Is Shittu’s ‘attack’ on Sowore part of the gimmicks old politicians like to play?

There should be more unstructured interviews between serving public officials and Nigerian citizens.

For many good reasons, the exchange between Minister of ICT, Adebayo Shittu, and Omoyele Sowore, the SaharaReporters publisher, on Fresh FM Ibadan gained traction on social media over the weekend.
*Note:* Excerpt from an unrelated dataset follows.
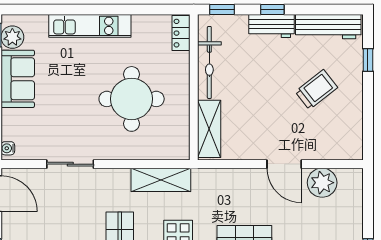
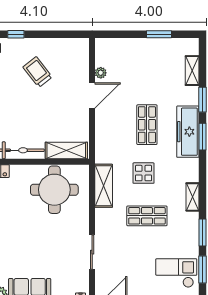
round table: (132, 99) -> (54, 190), moved
plant: (322, 183) -> (101, 73), width x0.53, depth x0.53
Sowore, a presidential aspirant for the 2019 elections, was in the ancient city for a town hall (essentially the first steps of his campaign) and was at the studios of the radio station at same time with the Minister.

What transpired, from what we see in the video, is a free and fiery conversation between both men, where Mr Sowore puts the Buhari government’s failures to Mr Shittu, promising the Minister that he will not be in his position by this time next year after he, Sowore, would have become president.

Perhaps predictably, the Minister’s response is hinged on the usual defense: that the SaharaReporters’ man is too young, a dreamer of a presidential aspirant who should rather contest for the Chairmanship of his local government. This is the standard procedure employed by established politicians to intimidate newcomers into the political sphere in order to make them feel insufficient for high office.

However, in addition to frequent recourse to “you’re not God” to Sowore’s unflinching and assured insistence that Buhari will be kicked out in 2019, the Minister’s dismissal of the 47-year old former union president as “inconsequential” was not just directed to him. It was Mr Shittu’s unconscious resentment and dismissal of the dreams of many young politicians.

There was more than a fair bit of vanity in Sowore’s claim to have dressed the horse on which the Buhari administration rode to power in 2015. It is arguable that he and his platform had more influence on the campaigns in shaping public opinion than anyone else. He may be a “disruptor” in media but not everyone got their news and relied on views from SaharaReporters in 2014 to make their electoral choices.

But Sowore, like many other Nigerians then, made contributions meaningful and significant in their own right to be regarded as anything but inconsequential. “Inconsequential” is definitely not the way to describe his interruption of a 2012 Occupy Nigeria event in New York where then Minister of State for Foreign Affairs, Prof Viola Onwuliri, was scheduled to make an explanation on fuel hike but arrived late (and would not stand for the national anthem). And as images of his teenage days showing him beside MKO Abiola at a pro-democracy rally express, the man of many enemies has been long enough in the game for his youth to not be equated to irrelevance and noise-making.

In the Fresh FM conversation, Sowore mentioned the name of a staff of the Minister who had called him because the Minister would not call to prevent Sowore getting his phone number. That perhaps informed the Minister’s soft-pedal at the end, putting an arm around the publisher while wishing him to get a Ministerial position and advising him to use his money to take care of his wife.

It was a performance from the ‘dissuade and discourage’ playbook that has worked against many young politicians in the country but which Sowore, it does not appear, will heed and rightly so.